After the hurtful messages, comments or pictures have been posted recipients are likely to respond inwardly with feelings of fear, sadness, and anxiety. Even if cyberbullying is done jokingly or unintentionally, it does not change the fact that this action can deeply hurt the targeted individual.
Signs that someone is being cyberbullied are similar to signs of being victimized in other ways. Some emotional, academic, social and behavioural indicators to look out for are listed in the chart below12.
Outward responses of cyberbullying recipients can also vary. Some recipients may just ‘shake it off’ and not let it bother them; others may react aggressively or retaliate. Some might respond, but be assertive but polite and others may stay passive and not do anything about the problem. Some might plan steps and actions to take. Some might respond emotionally. They might tell someone or hide what is happening from others or do a range of other things.

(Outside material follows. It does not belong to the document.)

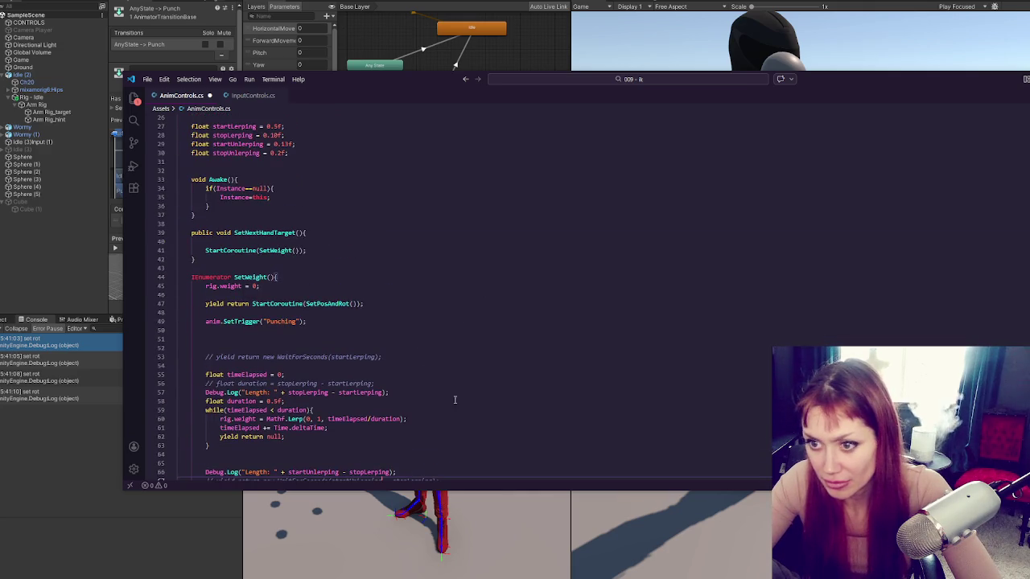
scroll(445, 439, "down", 5)
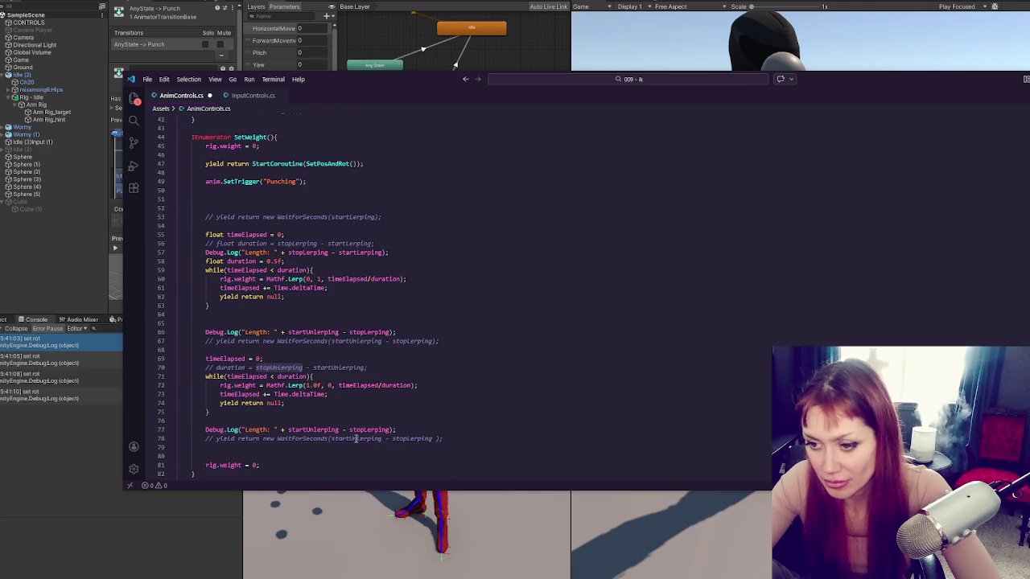
scroll(446, 439, "up", 5)
left_click(238, 144)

In prevention work with young people, it is important to teach them how different kinds of responses are likely to impact the outcome of cyberbullying. For example, retaliation or aggressive response has been shown to make the situation worse, whereas passive avoidance could lead to serious psychological consequences for the targeted individual.
- Tell a trusted adult if they are being cyberbullied.
- If they know someone who is being a cyberbully tell them to stop or report it.
- Contact host/site providers if inappropriate material is being posted on their site.
- Save all evidence if they are being bullied online. Do not delete anything without keeping a copy for yourself.
- Do not respond to rude messages. Rude comebacks only make things worse.
- Do not post anything online that they would mind their parents and friends seeing.
- Most importantly, treat others as they want to be treated. Consider what they are posting or uploading and ask themselves: “Would I want someone saying or putting that about me online?”